U.N. General Assembly asks Russia to pull back troops

India abstains from voting on resolution

March 03, 2022 12:10 am | Updated 04:54 am IST - Washington DC

India’s Permanent Representative to the U.N. T. S. Tirumurti speaks during the emergency special session of the U.N. General Assembly on Ukraine at the United Nations headquarters in New York on March 2, 2022. Photo: Twitter/@IndiaUNNewYork

India’s Permanent Representative to the U.N. T. S. Tirumurti speaks during the emergency special session of the U.N. General Assembly on Ukraine at the United Nations headquarters in New York on March 2, 2022. Photo: Twitter/@IndiaUNNewYork

India, once again, abstained as the United Nations General Assembly (UNGA) voted 141-5 (35 abstentions) to condemn Russia’s invasion of Ukraine, calling on Moscow to unconditionally withdraw its troops. Voting on the resolution occurred after representatives of more than 120 countries, territories and associations, made remarks over two days at a special emergency session of the UNGA.

The General Assembly session was convened after a similar resolution had failed to pass the U.N. Security Council (UNSC) on Friday when Russia exercised its veto.

Also read | Pakistan stays on the sidelines

The resolution, co-sponsored by 96 countries, needed two thirds of those present and voting to support it, for it to pass. It condemns the February 24 ‘special military operation’ [invasion] by Russia. It says no territories acquired through force will be recognised and calls for Russia to “immediately, completely and unconditionally” withdraw from Ukraine.

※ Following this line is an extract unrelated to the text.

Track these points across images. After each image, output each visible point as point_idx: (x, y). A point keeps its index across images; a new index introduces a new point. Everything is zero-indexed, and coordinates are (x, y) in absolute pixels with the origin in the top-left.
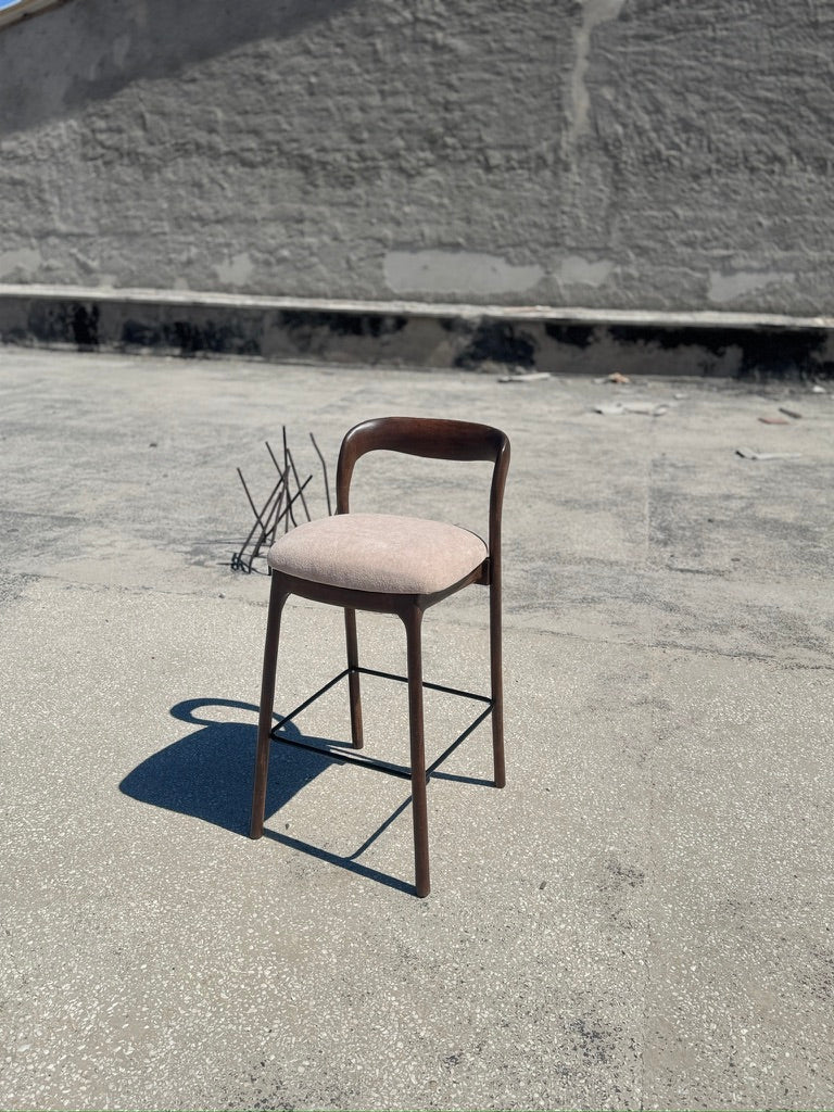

Shortly before the vote, Prime Minister Narendra Modi spoke with Russian President Vladimir Putin. They discussed the “safe evacuation” of Indians from conflict areas, the government said.

In its explanation of the vote statement, India’s Permanent Representative to the UN, T. S. Tirumurti, said that the “safe and uninterrupted passage” of Indian nationals, especially students, was India’s “foremost priority”. Calling for an “immediate ceasefire” and humanitarian access to conflict areas, Mr. Tirumurti said that India hoped the second round of talks between Russia and Ukraine would yield positive results.

Russia’s actions have left India in an uncomfortable position as it attempts to balance its interests with both Moscow and the West. Given its experiences in its own neighbourhood, with China and Pakistan, India is also wary of the implications of not condemning one country unilaterally attempting to change the borders it shares with another.

Comment | The anatomy of India’s Ukraine dilemma

“India urges that all Member States demonstrate their commitment to the principles of the UN Charter, to international law and respect for sovereignty and territorial integrity of all states,” Mr. Tirumurti said on Wednesday.

A number of countries in India’s neighbourhood supported the resolution — Bhutan, Nepal, and the Maldives, for instance. Afghanistan, currently run by a militant organisation (the Taliban), and Myanmar, currently ruled by a junta, also voted in favour of it. Bangladesh, Pakistan and Sri Lanka, like India, abstained. China also abstained.

The United Arab Emirates, which had abstained from the UNSC vote, voted for the resolution in the General Assembly. Its representative said that countries “identify diplomatic off ramps” to end the conflict.

Comment | Ukraine’s situation, India’s national interest

India found mention in the speeches of other countries . The representative of Russian ally Belarus, a country bordering Russia and Ukraine and run by an autocrat, mentioned racism faced by Indian students in his speech. “On the 26th of February, Polish border guards beat up and turned back into Ukraine a group of around 100 Indian students who then were kindly placed in a refugee camp in Romania,” the representative said.

Introducing the draft resolution, Ukraine’s representative, Sergiy Kyslytsya, said Ukraine regretted that an Indian student had been killed by Russian shelling in Kharkiv, and offered his condolences to the family of the deceased, Naveen S. G. of Karnataka.